Amazon Confirms Layoffs, But The Number Remains A Mystery

Earlier this week, rumors cropped up that Amazon plans to slash its payroll by around 10,000 employees. For two days the news went unconfirmed by Amazon, but SVP Dave Limp confirmed the layoffs in a statement that was first emailed to employees and later made public. The Amazon message stated that the retailer will "consolidate some teams and programs" in the devices and services departments. 

Despite the unnumbered layoffs, Limp continues in his message that the afflicted departments — which cover the Alexa, Echo, Kindle, Ring, Eero, and Fire TV devices — remain "an important area of investment" within the company. Amazon will assist the laid-off employees with internal transfers if possible, Limp said, or give them a separation payment, interim benefits, and job placement support if not.

There is no quantification to the terminated employees as of yet, but Limp said that the affected roles were informed on November 15. If 10,000 was an accurate prediction of the layoffs, it would be less than 1% of the company's payroll impacted, says CNBC. At the same time, the company intends to hire 150,000 temporary employees to support the holiday rush, Amazon said in October.

Layoffs a plague in all of tech

Amazon is not an outlier in its downsizing. Yesterday, Asana announced a reduction in its workforce, and activist hedge fund TCI Fund Management also put pressure on Google's parent company Alphabet Inc. to "aggressively" downsize its costs and losses, per The Wall Street Journal. TCI reportedly owns over $6 billion in Alphabet shares. Google itself decimated its hiring plans by half moving into the fourth quarter when the company fell short of its Q3 profit forecast, according to Dice Insights.
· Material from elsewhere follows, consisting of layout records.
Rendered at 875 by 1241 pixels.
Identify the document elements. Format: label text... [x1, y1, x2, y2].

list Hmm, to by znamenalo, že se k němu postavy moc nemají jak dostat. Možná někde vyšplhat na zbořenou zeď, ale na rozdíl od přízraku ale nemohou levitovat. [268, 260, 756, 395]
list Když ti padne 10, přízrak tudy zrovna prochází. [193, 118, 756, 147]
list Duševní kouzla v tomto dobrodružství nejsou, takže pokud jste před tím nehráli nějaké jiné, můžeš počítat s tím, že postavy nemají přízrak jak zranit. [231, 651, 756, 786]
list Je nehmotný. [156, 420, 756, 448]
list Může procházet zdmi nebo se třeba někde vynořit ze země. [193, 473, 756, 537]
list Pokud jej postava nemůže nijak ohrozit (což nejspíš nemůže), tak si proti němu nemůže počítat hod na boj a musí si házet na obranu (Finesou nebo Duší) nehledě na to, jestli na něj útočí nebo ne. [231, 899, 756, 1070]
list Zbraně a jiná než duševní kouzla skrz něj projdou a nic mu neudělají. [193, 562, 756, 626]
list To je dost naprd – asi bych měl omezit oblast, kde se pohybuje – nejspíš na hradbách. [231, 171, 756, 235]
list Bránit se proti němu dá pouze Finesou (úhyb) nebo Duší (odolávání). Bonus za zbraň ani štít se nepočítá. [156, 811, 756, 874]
Additionally, Meta slashed its workforce by 11,000 earlier this month, and Twitter remains a lawless land as the social media platform undergoes a painstakingly rocky transition of ownership and operations. According to CNBC, this layoff trend in the tech realm is a reaction to dwindling consumer interest in shopping due to inflation, a reduction in digital advertiser spending, and overall uncertain economic conditions moving into the final months of the year.